Думая о животных и об их высшей форме — птицах, охотник с умственной увлечённостью (объятый ею, он превращался в ребёнка, к которому сперва испытывал презрение) подбирался к птичьему абсолюту: к некой широкоугольной многокрылой птице, способной летать во всех направлениях — и вперёд, и вбок, и назад, умеющей купаться в воздушных потоках, зависать и улетучиваться, постигая совершенную прозрачность.
Выходя на вечерней зорьке на перелёты и слыша тишину, вдруг пронзаемую свирепым лётом птиц, ловя в небе мановение тени, принимая в себя восторг упругой, лихой свободы, — он думал об этой птичьей прозрачности, о возможности воцарения незримой птицы: не стеклянной или невидимки, а такой, которая словно бы текла, была бы столь быстрой, что неуловимость для глаз и в то же время очевидное её присутствие складывались бы в свойство телесной прозрачности, о котором он упорно думал, но которое всё никак не давалось его воображению.
Однажды такие занятия привели Фёдора к идее химер. Не испытывая недостатка в материале и навыке, он занялся тем, что стал составлять животных-чудищ. Это вовсе не было его целью, но помогало держаться желанного направления, подобно тому, как невозможность обладания женщиной порождает тактильный навык, приближающий к рукам вещи из тонко выделанной кожи.
Фёдор стал конструировать чучела: он раскраивал, дубил, сшивал и штопал шкуры зверей, выплетал из проволоки хитроумный костяк, походивший то на корабль, то на птерозавра, то на рака; компоновал как хотел и крепил разные части, обменивая их у разных зверей, часто отделывая детали — окрашивал и подтачивал когти, вымачивал в извести кожистые пеликаньи зобы и из гусиных глоток выделывал ожерельные лабиринты-погремушки, в которые напускал пчёл, приманивая их инжиром.
Именно с этого он начал свой подступ к незримому и не нашёл лучшего способа выразить его, чем стрелять по невидимым птицам на перелётах.

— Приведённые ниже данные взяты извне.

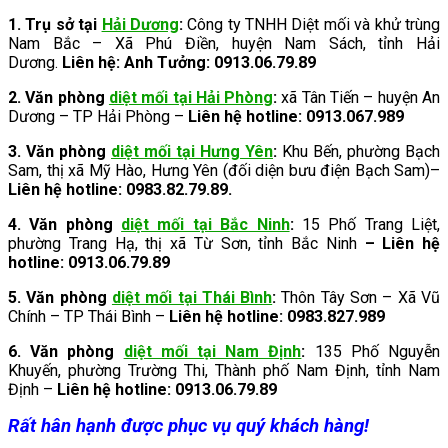
1. Trụ sở tại
Hải Dương
:
Công ty TNHH Diệt mối và khử trùng
Nam Bắc – Xã Phú Điền, huyện Nam Sách, tỉnh Hải
Dương.
Liên hệ: Anh Tưởng: 0913.06.79.89
2.
Văn phòng
diệt mối tại Hải Phòng
:
xã Tân Tiến – huyện An
Dương – TP Hải Phòng –
Liên hệ hotline: 0913.067.989
3.
Văn phòng
diệt mối tại Hưng Yên
:
Khu Bến, phường Bạch
Sam, thị xã Mỹ Hào, Hưng Yên (đối diện bưu điện Bạch Sam)–
Liên hệ hotline: 0983.82.79.89.
4. Văn phòng
diệt mối tại Bắc Ninh
:
15 Phố Trang Liệt,
phường Trang Hạ, thị xã Từ Sơn, tỉnh Bắc Ninh
– Liên hệ
hotline: 0913.06.79.89
5. Văn phòng
diệt mối tại Thái Bình
:
Thôn Tây Sơn – Xã Vũ
Chính – TP Thái Bình –
Liên hệ hotline: 0983.827.989
6. Văn phòng
diệt mối tại Nam Định
:
135 Phố Nguyễn
Khuyến, phường Trường Thi, Thành phố Nam Định, tỉnh Nam
Định –
Liên hệ hotline: 0913.06.79.89
Rất hân hạnh được phục vụ quý khách hàng!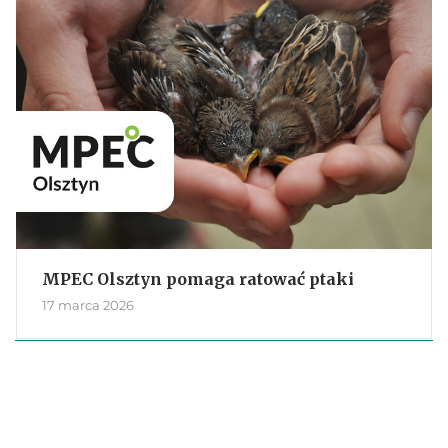
MPEC Olsztyn pomaga ratować ptaki
17 marca 2026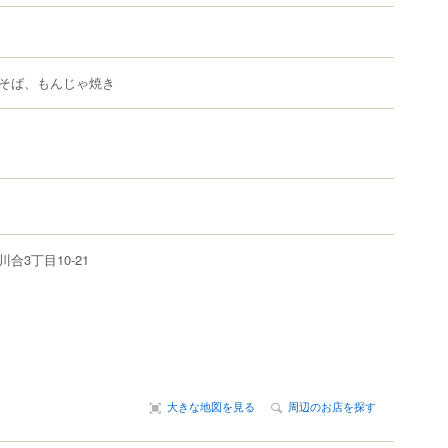
そば、もんじゃ焼き
川合
3丁目10-21
大きな地図を見る
周辺のお店を探す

Кто летел на него в темноте — ангелы или птицы, он не знал.
В Гиркане его и так сторонились. Но теперь родились слухи, что Фёдор-охотник содержит в сарае невиданных тварей, которых тайно в горах добывает для музея.
Он часто пропадал на охоте, преследуя требуемую в данный момент часть своей палитры. Например, сделав вздыбленного волка с кабаньей головой, он выдумал бесхвостому шакалу насадить голову камышового кота и приладить, окрасив в пепел, лебединые крылья. Для чего четыре дня на заливе отсиживал в засаде, добывая бешеную кошку.
Химер он мастерил безыскусно, подобно кукольному лубку, но, создав целый ряд, колдуя над несуществующими птицами, научившись переиначивать строй оперенья, он особенно преуспел над крылатыми чучелами. Совсем жуткой вышла у него трёхголовая косуля, оснащённая веером пеликаньих крыльев и рогами, налаженными из зобастых клювов.